Since 2020, no other bank has been sanctioned. Can we believe that the BRH, through its supervision department, has done a good job by forcing commercial banks to comply with prudential standards and BRH circulars? The question remains open. We can mention two other situations. About three (3) years ago, in August 2022, the FATF (Financial Action Task Force) issued threats against Haiti, specifically targeting the banking sector, namely to cut off Haitian banks from all contact with foreign banks by disconnecting the SWIFT code, for example.
To avoid this very heavy sanction, Haitian banks agreed to apply the procedure concerning anti-money laundering and combating the financing of terrorism.
It is important to know that the FATF studies how money is laundered and terrorism is financed, promotes global standards to mitigate risks, and assesses whether countries are taking effective measures to combat money laundering and the financing of terrorism. Today, we are following another case, that of Sogebank and Western Union (WU). It is difficult to obtain information, as Haitian banks do not operate with full transparency, but we observe that Sogebank's WU service is no longer functioning. Did this bank show failures regarding the application of procedures on the origin of funds? This is another open question. In Haiti, there is a legal vacuum regarding the regulation of the financial market and the economic sector specifically. For example, we do not have a "competition law," nor do we have a law on "financial market authorities" or a market watchdog. This absence of a complete and appropriate legal environment is sorely lacking, and the main victims are and will be market participants on both the supply and demand sides. We have the case of SOGENER, which closed its doors without a word to its Haitian creditors holding SOGENER bonds totaling ten million US dollars (10,000,000 USD). The existence of a regulatory authority in the economic field would have helped these poor middle-class investors who invested their meager assets or savings by purchasing SOGENER bonds to recover their investment. SOGENER's misfortune causes almost irreparable damage to the development of the Haitian financial market, and thus to Haiti's economic development. Consequently, a shock or crisis of confidence sets in, and issuers of bonds or securities will have great difficulty finding buyers in the future.

GIVEN ENTRIES:
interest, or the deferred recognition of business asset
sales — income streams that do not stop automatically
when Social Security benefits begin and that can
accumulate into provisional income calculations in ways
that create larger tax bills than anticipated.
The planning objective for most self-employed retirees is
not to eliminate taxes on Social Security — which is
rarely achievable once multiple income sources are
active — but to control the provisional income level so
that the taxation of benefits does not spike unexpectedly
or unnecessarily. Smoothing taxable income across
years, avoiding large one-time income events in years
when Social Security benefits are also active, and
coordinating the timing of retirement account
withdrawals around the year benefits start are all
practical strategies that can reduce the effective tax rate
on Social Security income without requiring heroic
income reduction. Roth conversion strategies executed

WORK REQUEST 1:
Answer these questions from the passage on Haiti's banking and financial regulation, one answer per line:
(a) In what month and year did the FATF issue threats against Haiti?
(b) Which Sogebank service is no longer functioning?
(c) What was the total value of the SOGENER bonds held by Haitian creditors?
WORK REQUEST 2: Please resume the passage on Haiti's banking and financial regulation, starting after its final sentence.
The rows have no connection to the passage on Haiti's banking and financial regulation.

FINAL ANSWER 1:
(a) August 2022
(b) Its Western Union (WU) service
(c) Ten million US dollars (10,000,000 USD)

FINAL ANSWER 2:
It is high time to have the appropriate legal framework to prevent the repetition of cases like SOGENER's. We all agree that without a complete and well-regulated financial market, it will be impossible for Haiti to develop because our entrepreneurs or investors will not be able to find long-term financing for their long-term investment needs.
Let us remember that financing or bank credit for businesses is often short-term for working capital formation or cash flow needs.